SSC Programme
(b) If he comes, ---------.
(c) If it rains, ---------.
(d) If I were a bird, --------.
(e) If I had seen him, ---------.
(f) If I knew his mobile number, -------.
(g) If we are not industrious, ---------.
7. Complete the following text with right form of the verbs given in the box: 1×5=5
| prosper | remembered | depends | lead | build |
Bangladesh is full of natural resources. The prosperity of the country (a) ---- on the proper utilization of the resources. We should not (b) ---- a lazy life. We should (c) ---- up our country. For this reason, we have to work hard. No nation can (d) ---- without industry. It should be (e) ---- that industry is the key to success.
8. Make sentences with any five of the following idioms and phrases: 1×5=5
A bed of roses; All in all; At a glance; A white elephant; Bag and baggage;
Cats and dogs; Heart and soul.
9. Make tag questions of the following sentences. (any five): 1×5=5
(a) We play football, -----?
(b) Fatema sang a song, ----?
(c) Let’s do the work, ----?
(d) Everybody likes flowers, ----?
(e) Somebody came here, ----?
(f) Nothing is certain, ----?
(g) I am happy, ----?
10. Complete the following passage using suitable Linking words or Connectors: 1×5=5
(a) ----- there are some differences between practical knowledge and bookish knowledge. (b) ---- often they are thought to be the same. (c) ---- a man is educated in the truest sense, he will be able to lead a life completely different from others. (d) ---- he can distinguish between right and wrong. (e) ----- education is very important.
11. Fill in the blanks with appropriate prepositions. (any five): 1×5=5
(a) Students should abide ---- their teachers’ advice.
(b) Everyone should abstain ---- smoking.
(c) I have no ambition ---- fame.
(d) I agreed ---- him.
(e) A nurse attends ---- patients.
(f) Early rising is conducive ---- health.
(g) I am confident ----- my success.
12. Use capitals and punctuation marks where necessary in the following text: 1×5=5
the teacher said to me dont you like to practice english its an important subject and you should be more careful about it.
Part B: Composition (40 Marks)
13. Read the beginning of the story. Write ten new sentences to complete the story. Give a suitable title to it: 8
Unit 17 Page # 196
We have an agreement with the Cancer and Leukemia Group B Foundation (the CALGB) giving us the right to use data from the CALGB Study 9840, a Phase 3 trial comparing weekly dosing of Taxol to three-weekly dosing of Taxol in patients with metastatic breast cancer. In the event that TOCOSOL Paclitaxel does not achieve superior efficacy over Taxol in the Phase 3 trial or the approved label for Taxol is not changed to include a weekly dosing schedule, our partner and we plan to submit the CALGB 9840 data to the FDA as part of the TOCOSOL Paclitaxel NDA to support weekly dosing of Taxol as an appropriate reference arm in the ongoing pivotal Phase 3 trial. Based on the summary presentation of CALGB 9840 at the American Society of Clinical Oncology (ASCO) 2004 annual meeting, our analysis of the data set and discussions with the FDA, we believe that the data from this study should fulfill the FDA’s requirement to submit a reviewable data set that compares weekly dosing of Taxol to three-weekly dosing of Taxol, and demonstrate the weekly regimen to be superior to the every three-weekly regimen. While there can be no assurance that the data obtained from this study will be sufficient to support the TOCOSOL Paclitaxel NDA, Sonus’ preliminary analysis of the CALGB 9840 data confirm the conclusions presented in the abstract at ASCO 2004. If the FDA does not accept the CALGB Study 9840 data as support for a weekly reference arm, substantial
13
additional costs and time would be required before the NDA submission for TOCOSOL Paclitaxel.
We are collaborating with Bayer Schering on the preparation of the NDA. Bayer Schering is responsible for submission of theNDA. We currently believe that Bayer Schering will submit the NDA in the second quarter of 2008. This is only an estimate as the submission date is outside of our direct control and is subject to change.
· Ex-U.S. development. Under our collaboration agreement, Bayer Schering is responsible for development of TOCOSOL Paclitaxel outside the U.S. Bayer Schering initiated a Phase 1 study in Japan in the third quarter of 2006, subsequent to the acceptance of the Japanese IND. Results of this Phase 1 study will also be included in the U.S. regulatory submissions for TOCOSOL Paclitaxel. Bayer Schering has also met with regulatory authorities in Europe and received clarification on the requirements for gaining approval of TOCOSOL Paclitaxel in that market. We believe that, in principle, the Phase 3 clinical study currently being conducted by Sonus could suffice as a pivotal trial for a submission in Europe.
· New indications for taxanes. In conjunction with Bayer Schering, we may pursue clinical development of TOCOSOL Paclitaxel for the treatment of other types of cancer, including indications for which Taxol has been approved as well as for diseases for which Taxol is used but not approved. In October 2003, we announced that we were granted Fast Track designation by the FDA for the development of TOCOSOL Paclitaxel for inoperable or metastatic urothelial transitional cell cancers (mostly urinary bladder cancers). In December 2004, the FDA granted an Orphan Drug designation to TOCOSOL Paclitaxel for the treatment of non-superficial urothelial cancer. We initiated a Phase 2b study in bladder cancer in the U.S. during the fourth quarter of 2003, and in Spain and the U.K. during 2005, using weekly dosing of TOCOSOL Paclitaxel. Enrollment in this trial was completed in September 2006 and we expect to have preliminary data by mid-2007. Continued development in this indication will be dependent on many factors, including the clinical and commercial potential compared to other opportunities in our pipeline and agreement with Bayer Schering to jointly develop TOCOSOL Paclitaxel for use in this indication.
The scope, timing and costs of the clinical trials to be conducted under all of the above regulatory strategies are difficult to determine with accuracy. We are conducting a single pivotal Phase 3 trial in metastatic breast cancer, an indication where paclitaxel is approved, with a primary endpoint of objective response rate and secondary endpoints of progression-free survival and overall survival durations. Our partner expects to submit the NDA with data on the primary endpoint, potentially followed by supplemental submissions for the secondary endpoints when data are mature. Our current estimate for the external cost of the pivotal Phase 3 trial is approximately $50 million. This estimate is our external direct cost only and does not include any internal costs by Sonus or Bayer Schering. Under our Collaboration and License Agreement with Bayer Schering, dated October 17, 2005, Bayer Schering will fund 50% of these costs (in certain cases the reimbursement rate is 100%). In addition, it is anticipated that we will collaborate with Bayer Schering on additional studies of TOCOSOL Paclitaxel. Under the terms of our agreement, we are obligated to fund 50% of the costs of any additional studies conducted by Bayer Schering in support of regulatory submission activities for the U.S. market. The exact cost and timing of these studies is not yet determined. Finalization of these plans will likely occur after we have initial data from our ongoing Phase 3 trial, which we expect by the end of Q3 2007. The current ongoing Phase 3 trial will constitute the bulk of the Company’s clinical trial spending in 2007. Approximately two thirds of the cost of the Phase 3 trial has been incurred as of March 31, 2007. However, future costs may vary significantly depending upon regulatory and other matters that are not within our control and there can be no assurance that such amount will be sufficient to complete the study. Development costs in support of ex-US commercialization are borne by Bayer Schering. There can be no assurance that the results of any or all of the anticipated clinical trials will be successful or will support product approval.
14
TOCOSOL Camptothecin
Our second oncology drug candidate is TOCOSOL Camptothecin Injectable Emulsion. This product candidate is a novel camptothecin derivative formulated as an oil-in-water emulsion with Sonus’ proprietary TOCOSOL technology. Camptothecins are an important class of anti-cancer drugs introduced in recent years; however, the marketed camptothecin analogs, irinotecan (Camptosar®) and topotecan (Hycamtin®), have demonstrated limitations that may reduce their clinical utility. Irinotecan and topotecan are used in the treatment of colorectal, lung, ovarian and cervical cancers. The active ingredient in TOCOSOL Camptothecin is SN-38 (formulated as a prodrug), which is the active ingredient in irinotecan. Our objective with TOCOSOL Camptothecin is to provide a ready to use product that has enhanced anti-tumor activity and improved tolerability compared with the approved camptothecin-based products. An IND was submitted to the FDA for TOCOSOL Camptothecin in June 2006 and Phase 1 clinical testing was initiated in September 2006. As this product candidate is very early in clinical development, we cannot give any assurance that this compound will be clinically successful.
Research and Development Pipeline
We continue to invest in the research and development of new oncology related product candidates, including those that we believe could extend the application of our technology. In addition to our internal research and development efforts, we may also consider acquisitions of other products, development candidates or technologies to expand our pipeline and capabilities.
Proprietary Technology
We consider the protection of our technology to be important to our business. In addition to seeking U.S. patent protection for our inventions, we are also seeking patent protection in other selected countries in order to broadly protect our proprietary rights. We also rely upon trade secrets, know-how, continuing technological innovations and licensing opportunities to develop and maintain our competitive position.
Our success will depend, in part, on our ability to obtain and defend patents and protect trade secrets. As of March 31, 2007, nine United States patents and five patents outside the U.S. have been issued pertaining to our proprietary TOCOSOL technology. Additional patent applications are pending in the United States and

==========

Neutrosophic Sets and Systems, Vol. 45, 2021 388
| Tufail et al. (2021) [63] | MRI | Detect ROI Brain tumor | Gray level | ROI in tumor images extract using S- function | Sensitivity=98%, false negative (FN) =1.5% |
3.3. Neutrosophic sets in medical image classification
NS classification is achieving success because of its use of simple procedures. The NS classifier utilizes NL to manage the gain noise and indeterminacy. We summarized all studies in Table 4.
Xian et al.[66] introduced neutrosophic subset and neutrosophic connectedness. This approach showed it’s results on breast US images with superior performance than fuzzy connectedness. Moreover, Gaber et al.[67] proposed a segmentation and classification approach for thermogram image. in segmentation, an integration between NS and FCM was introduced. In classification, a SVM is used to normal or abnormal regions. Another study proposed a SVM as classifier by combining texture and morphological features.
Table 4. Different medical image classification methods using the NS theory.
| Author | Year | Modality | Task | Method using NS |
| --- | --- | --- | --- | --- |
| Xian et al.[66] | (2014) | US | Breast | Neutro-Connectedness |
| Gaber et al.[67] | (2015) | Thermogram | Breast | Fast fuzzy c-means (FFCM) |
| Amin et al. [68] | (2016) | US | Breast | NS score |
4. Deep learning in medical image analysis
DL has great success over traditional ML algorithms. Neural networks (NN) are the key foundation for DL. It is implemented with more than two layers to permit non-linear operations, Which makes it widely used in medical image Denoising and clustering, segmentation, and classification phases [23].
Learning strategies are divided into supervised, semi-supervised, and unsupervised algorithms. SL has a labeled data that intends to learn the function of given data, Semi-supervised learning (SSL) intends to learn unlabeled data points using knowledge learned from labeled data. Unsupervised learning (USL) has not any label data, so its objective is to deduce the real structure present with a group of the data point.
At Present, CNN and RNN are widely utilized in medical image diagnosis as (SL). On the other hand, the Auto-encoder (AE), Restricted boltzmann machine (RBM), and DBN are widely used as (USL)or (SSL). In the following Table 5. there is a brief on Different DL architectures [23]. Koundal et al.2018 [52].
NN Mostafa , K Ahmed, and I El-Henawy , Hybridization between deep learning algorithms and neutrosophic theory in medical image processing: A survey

==========

## PROBLEM STATEMENT
Every line in the data that holds "secrets" should be copied out.

## ANSWER TO THIS TASK
We consider the protection of our technology to be important to our business. In addition to seeking U.S. patent protection for our inventions, we are also seeking patent protection in other selected countries in order to broadly protect our proprietary rights. We also rely upon trade secrets, know-how, continuing technological innovations and licensing opportunities to develop and maintain our competitive position.
Our success will depend, in part, on our ability to obtain and defend patents and protect trade secrets. As of March 31, 2007, nine United States patents and five patents outside the U.S. have been issued pertaining to our proprietary TOCOSOL technology. Additional patent applications are pending in the United States and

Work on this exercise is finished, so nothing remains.